> Why is it ugly? IMHO it is very much needed, as it would provide a
> mechanism for the kernel to be able to properly restore the screen
> if a user land program goes astray.
First - the bios isn't always able to fix the screen - the program may
have programmed the video hardware in odd ways the bios don't know
about. Bioses aren't a magic fix.
Second, the proper way to do this is for the video driver to fix it up,
using more efficient code that runs under linux without special
consideration because it was written for that case.
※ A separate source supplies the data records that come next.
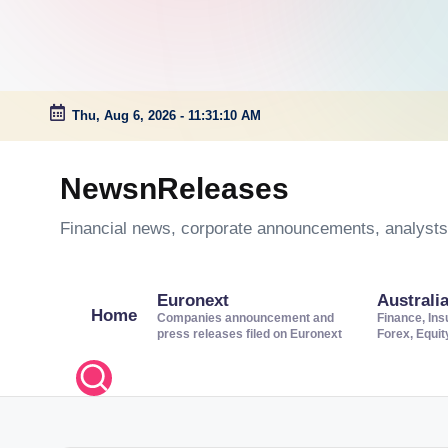
Thu, Aug 6, 2026
-
11:31:11 AM
Skip
to
NewsnReleases
content
Financial news, corporate announcements, analysts’
Euronext
Australi
Home
Companies announcement and
Finance, Ins
press releases filed on Euronext
Forex, Equi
> More tricks like what? All we need is the ability to call the BIOS and
> have it execute the necessary real mode code, just like we do on ia32
> machines in user land.
Ability to call the bios in real mode is no simple feat. And the bios
may screw up. That doesn't matter for a user program, it just crashes
and don't damage anything else. You don't want the kernel to crash -
ever. A broken bios is _no_ excuse here.
Bioses are generally too limited. They make a lot of stupid
assumptions, thinking it is ok to use legacy vga registers and things
like that. Consider a machine with two or more video cards. Linux
handles that fine, but a bios? Or really two bioses, one for each card?
Imagine a dual processor where one one processor executes one bios and
the other processor another bios , each trying to set up one card.
Somehow I think this won't work too well.
As for userspace tricks - userspace can do all sorts of nifty things
like actually open a file and read it. For example a file
with the latest list of bios oddities to work around.